Voici une vidéo réalisée par Andromède Océanologie pour l’Office de l’Environnement de la Corse exposant les dégâts provoqués par l’ancrage :
Depuis 5 ans, l’ancrage dans ces prairies sous-marines est interdit dans les eaux françaises de la Méditerranée. Pour autant, étant donné la faible croissance de la posidonie (1 à 6 centimètres/an), il est peu probable d’assister à une recolonisation naturelle des surfaces déjà perdues. De nombreux projets de restauration des herbiers ont ainsi vu le jour ces 10 dernières années.
Des structures sur mesure pour favoriser le retour des posidonies
Pour ce faire, les scientifiques conçoivent diverses structures, en différents matériaux, sur lesquelles sont transplantées des boutures de posidonies. Le tout est ensuite plongé dans les sillons causés par les ancres. « Si certaines expériences ont montré de bons résultats, les conditions environnementales peuvent changer d’un endroit à l’autre du bassin méditerranéen. Citons l’hydrodynamisme, plus important dans certaines zones, qui abîmera plus vite certaines structures. Il est donc peu plausible qu’une méthode unique fonctionne partout », fait savoir Arnaud Boulenger.
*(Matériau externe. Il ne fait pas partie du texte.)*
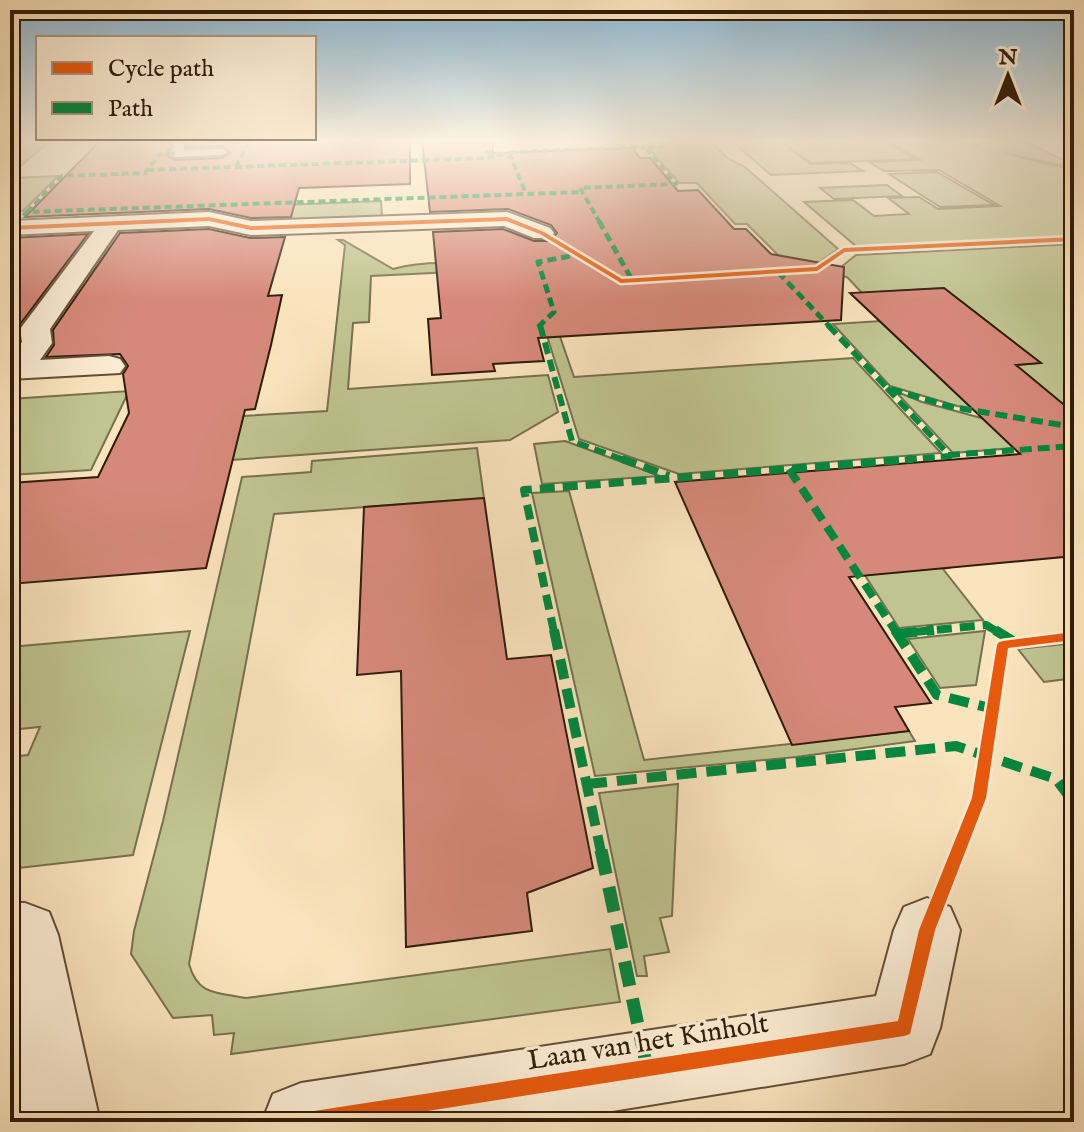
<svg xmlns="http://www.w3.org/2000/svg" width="1084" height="1132" font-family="'IM FELL English',serif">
  <rect width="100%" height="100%" fill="#fae4bd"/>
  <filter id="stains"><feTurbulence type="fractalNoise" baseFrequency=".0025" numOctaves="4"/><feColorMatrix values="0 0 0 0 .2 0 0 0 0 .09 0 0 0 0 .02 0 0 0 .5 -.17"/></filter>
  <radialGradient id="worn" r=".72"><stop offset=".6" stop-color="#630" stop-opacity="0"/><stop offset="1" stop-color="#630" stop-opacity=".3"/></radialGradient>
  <path fill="#bfc490" stroke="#78704e" stroke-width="2" d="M18,140H51L10,175V147Z
    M660,140H709L726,157L745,167L838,249L813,267L791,268L747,224H735L697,183H679L649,148L666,147Z
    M730,140H883L915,159L812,163L782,143L810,164L850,163L863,171L771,175Z
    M887,140H960L980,147L964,140H1021L1074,165V168L1003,153L1074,170V237L857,247L804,202L853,200L874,216L909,214L888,198L919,197L938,209L1000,206L939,170L884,171L869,162L920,160Z
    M937,172L994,205L940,207L889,174Z
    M58,176L23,211L10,207V178Z
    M887,185L902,196L834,199L820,188Z
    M381,201L382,216L254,222L259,206Z
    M338,240H343L393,269C434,258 475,265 517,269L371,276L369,322L353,323L348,389L548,375L558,412L510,440L105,469L125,423L327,411L345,245Z
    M1074,244V425L957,406L890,386L833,324L881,321L1034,382L1016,365L1040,363L944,288L862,293L847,277L831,275L856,255Z
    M556,325L574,377L853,358L941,453L679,474L579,439L544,326Z
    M129,391L91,470L10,475V399Z
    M895,391L922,402L1074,443L953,453Z
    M565,441L660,476L542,484L534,444Z
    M477,448L484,498L274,514L189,964C198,996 217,992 246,998L610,949L620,1002L231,1054L234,1033L214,1035L212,1015L173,1018L131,954L134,931L163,821L242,477L311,472L312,461Z
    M873,467L952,567L943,569L983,620L899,628L798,472Z
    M569,491L644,760L909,731L915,741L796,757L595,776L532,493Z
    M190,631L133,855L10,869V757L28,755L40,727L10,730V647Z
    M985,631L976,685L940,688L908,639Z
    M1074,643V678L1044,682L1018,649Z
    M678,784L672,916L660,918L669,952L644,956L647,976H637L599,793Z"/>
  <path fill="#d6897a" stroke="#311c0c" stroke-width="2" d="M101,140H166L171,146L166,155L175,160L222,158L230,153L222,146L187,147L186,140H410V184L299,188L291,217L251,218L209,209L25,217Z
    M422,140H493V153L632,148L640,158H650L678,191L698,190L734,229H746L771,254L844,267L841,320L538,338L544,361L493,364L495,371L432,375L428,319L441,318L433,232L503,229L534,241H550L557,233L551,225L508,209L430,212Z
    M209,229L250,238L285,237L268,296L282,295L271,345L255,409L245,410L206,568L10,584V483L98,477L129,413L123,374L128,366L120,354L46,357L54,345L53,330L120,233Z
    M88,234L18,327L19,341L10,352V238Z
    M944,288L1041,363L1016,365L1074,413V556L849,577L931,703L895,707L909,731L792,745L675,482L1020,454L850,293Z
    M484,498L507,659L551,655L593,868L527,893L532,931L406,947L401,671L357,675L364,507Z"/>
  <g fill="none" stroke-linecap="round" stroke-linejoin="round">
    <g stroke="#634e38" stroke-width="4">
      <path id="service" d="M169,140L185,143L183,150L222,149L227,152L222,155L175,157L169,154L175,146Z"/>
    </g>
    <g stroke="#634e38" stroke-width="4">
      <path id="minor" d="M209,212L251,221L507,212L550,228L554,233L550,238H534L504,226L251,235L209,226L118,230L50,329L52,343L40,360L109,356L120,359L125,366L120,373L10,379V357L22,342L20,329L94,231L10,235V221Z
        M927,898L950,907L960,930L940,1028L930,1054L904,1064L544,1122H262L273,1094L301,1083L876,996L894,930L904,907Z
        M10,903H25L49,912L58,935L100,1122H22L10,1048Z"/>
    </g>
    <use href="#service" fill="#fcedd4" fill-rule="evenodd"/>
    <use href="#minor" fill="#fcedd4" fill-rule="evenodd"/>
    <path stroke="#00873e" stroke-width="4" stroke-dasharray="7 4" stroke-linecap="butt" d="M483,140L487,152L511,157L526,194
      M236,167L249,140
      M147,170L485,158L514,152L645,147
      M27,212L62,176L145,173L159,155L176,153
      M15,223L27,212L582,192
      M600,223L580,188L676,184L645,147H662L656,140"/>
    <path stroke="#00873e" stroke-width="5" stroke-dasharray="9 5" stroke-linecap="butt" d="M599,221L632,280
      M10,228L18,221
      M778,272L830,327
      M538,327L554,312L538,262L576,255"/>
    <path stroke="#00873e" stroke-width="6" stroke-dasharray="12 6" stroke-linecap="butt" d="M540,325L572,441L627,461
      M828,325L887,388L952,407L1074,427
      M887,388L950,456L888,461
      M948,455L1074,446"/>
    <path stroke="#00873e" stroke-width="8" stroke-dasharray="15 8" stroke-linecap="butt" d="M622,459L669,476
      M789,469L896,632
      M554,632L524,490L913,459
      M914,632L986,625L998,632"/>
    <path stroke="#00873e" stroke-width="10" stroke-dasharray="20 10" stroke-linecap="butt" d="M554,630L601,852
      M895,630L937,695L994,709
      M995,630L1016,643
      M897,634L934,630
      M587,784L956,746L1056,779L1074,803"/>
    <path stroke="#00873e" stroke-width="13" stroke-dasharray="25 13" stroke-linecap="butt" d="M601,850L647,1068"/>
    <g stroke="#fcedd4" stroke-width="5">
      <path id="cycleway" d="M209,217L251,226L507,217L544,232L622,279L816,267L844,248L1074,237V241L845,252L817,271L621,283L540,234L506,221L251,230L209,221L10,230V226Z
        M1074,632V640L1008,648L986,798L935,930L910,1034L904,1036L358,1122H292L295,1116L301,1113L898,1021L919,930L972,798L997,645L999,642L1003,641Z"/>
    </g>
    <use href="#cycleway" fill="#e8590c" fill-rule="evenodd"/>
  </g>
  <linearGradient id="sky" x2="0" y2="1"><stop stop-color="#8bb8d5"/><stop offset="0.47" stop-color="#fdf3e1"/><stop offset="1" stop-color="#fdf3e1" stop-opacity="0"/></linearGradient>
  <rect width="1084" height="299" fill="url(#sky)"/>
  <g text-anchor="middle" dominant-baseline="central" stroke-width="7" stroke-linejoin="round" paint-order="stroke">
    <g font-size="28" fill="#311c0c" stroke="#fcedd4">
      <text transform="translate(648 1043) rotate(-9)">Laan van het Kinholt</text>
    </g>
  </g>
  <rect width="1084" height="1132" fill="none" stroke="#fae4bd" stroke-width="40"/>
  <rect x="12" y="12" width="1060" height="1108" fill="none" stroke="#311c0c" stroke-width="4"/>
  <rect x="20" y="20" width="1044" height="1092" fill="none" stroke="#311c0c" stroke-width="2"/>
  <rect x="36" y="36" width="280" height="104" fill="#fcedd4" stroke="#ab9984" stroke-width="2"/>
  <rect x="52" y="62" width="40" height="12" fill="#e8590c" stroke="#ab9984" stroke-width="2"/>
  <text x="108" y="76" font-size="24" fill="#311c0c">Cycle path</text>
  <rect x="52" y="102" width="40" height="12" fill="#00873e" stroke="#ab9984" stroke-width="2"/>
  <text x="108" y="116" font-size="24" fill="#311c0c">Path</text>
  <g transform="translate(1008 76)" stroke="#fcedd4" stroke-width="6" paint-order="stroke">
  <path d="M0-6L14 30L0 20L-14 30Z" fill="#311c0c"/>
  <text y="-12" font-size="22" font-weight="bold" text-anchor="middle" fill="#311c0c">N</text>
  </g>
  <rect width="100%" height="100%" filter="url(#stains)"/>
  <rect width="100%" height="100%" fill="url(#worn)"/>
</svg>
Dans le cadre de sa thèse, il réalise actuellement le suivi de 3 types de structures biodégradables installées dans la baie de l’Alga, en Corse. « Ces structures sont des surfaces d’accroche qui vont aider les boutures le temps qu’elles s’adaptent à leur nouvel environnement, produisent leurs propres racines, et s’ancrent naturellement », explique le chercheur.
« Chacune des structures testées présente une complexité croissante. La première est un assemblement d’agrafes métalliques. La deuxième structure est un tapis en fibre de noix de coco, présentant davantage d’interstices pour les racines. La troisième est composée de couches en 3D, formées à partir d’amidon de pomme de terre, qui présentent beaucoup interstices. »
Des premiers résultats prometteurs
Au total, 24 structures ont été plongées dans divers endroits de la baie de l’Alga. Au terme de 2 ans de suivi, les boutures présentent un taux de survie de 75%. « Cependant, on constate qu’elles ne sont pas totalement adaptées et qu’elles subissent encore le stress causé par la transplantation », indique le chercheur.
Estimant que 3 à 4 ans seront nécessaires avant que les boutures puissent atteindre un stade de stabilité, avec des caractéristiques morphologiques et physiologiques semblables aux herbiers de référence.
Concernant les méthodes, le doctorant n’a pas noté, pour le moment, de différences entre les 3 différents types de structures en termes de survie des boutures. « On observe néanmoins que celles accrochées sur les couches d’amidon de pomme de terre produisent plus de faisceaux foliaires que les deux autres. »
Une nouvelle expérience misant sur les gabions
Depuis fin juin 2024, une quatrième structure est testée dans le cadre d’un nouveau projet, soutenu par la Fondation de la MER et le FNRS. Cette fois-ci, Arnaud Boulenger et ses collègues ont utilisé des gabions, des cages en fil de fer tressé remplies de granites locaux. Les boutures de posidonies, attachées à un tapis en fibre de noix de coco, ont été posées par-dessus les pierres.
En tout, 90 gabions ont été immergés dans deux sites présentant un sillon d’ancrage. « Sur chacun, on a réalisé trois constructions de 15 gabions : 3 gabions avec boutures, entourés de 12 gabions « nus ». Ces derniers agiront comme des pansements sur le sillon et fourniront un coup de pouce à la colonisation d’autres boutures naturellement décrochées des herbiers, qui s’y coinceront avec le temps. »
Jusqu’en 2026, plusieurs campagnes de suivi seront réalisées. Selon les résultats obtenus sur les 4 structures testées, l’une ou l’autre méthode sera validée et appliquée à d’autres sites détruits dans cette zone de la Méditerranée.